The Art Institute of Chicago is pleased to announce the acquisition of two new Dutch paintings: Breakfast Still Life (1647) by Willem Claesz. Heda and Alpheus and Arethusa (1626) by Moyses van Uyttenbroeck. Both paintings are the first works by the artists to enter into the collection of the department of Painting and Sculpture of Europe.
Breakfast Still Life shows Heda at his most compositionally complex. The artist establishes a network of horizontals and verticals, anchoring the stacked pewter plates amidst the salt cellar, façon de Venise glass, and berkemeier in a golden bekerschroef at the center of the composition. He unites this axial arrangement through the overturned silver ewer, which obliquely connects the fore- and background. Furthermore, the painter’s dazzling ability to distinguish materiality—from the smooth, curving silver cellar to the bumpy exterior of the opalescent oyster shells to the heavy folds of the pressed white cloth, particularly using a limited palette of silvers, grays, and browns—reveals a highly skilled hand. Equally impressive is his ability to play with space: the pewter plates hanging dangerously off the edge of the table achieve a visual tension that is much less contrived than in earlier breakfast still lifes.
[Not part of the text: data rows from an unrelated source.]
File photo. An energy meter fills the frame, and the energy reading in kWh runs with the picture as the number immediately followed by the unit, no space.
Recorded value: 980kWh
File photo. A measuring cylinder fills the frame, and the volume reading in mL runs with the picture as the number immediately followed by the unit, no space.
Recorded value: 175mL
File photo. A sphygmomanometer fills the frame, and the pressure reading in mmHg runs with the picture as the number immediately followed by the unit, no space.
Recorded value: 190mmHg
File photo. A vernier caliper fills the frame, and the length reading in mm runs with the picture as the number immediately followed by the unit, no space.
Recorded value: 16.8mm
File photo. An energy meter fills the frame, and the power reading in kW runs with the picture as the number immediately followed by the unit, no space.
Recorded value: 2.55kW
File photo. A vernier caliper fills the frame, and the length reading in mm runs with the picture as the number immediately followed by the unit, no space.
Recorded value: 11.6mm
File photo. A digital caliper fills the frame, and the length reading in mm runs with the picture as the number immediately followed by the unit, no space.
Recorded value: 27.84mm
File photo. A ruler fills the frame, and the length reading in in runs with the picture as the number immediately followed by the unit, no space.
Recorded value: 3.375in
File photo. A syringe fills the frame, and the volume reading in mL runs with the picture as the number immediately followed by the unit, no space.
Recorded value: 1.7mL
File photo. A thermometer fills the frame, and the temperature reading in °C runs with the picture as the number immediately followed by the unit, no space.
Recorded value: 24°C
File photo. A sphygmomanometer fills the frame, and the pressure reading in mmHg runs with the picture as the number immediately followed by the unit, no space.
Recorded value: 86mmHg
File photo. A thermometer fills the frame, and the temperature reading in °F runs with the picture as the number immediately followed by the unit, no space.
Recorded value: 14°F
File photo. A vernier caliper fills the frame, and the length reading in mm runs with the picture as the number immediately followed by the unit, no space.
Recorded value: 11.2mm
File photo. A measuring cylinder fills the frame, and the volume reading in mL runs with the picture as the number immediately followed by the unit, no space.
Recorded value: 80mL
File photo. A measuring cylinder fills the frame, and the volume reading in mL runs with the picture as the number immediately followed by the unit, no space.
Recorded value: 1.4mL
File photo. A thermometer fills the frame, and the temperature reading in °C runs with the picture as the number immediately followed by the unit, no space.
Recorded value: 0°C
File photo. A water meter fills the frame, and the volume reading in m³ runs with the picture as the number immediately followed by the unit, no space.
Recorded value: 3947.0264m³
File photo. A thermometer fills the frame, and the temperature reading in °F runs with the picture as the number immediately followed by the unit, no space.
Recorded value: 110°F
Emanating an arcadian lushness, Alpheus and Arethusa by Van Uyttenbroeck showcases the great strengths of the generation of history painters working in Holland in the first third of the century: narrative clarity achieved through lucid gestures and poses, and a lush, Italianate landscape environment. The story of Alpheus and Arethusa comes from Ovid’s Metamorphoses (5: 572-641). The river god Alpheus menaces the bathing nymph Arethusa, causing her to flee the river and call upon the intervention of the goddess Diana. Diana responds by turning her into a subterranean stream, thereby rewarding her virtue and saving her from further peril. The iconography of the fleeing nymph, lumbering river god, verdant landscape, and pile of clothing aligns with other versions of the subject attributed to Van Uyttenbroeck.
These two paintings are the bequest of Donald and Carol Asher, longtime supporters of the department of Painting and Sculpture of Europe. Their contributions to departmental purchases and gallery renovations over more than two decades helped to elevate the presentation of the Northern European collection at the Art Institute. This gift celebrates their unfailing commitment to the museum.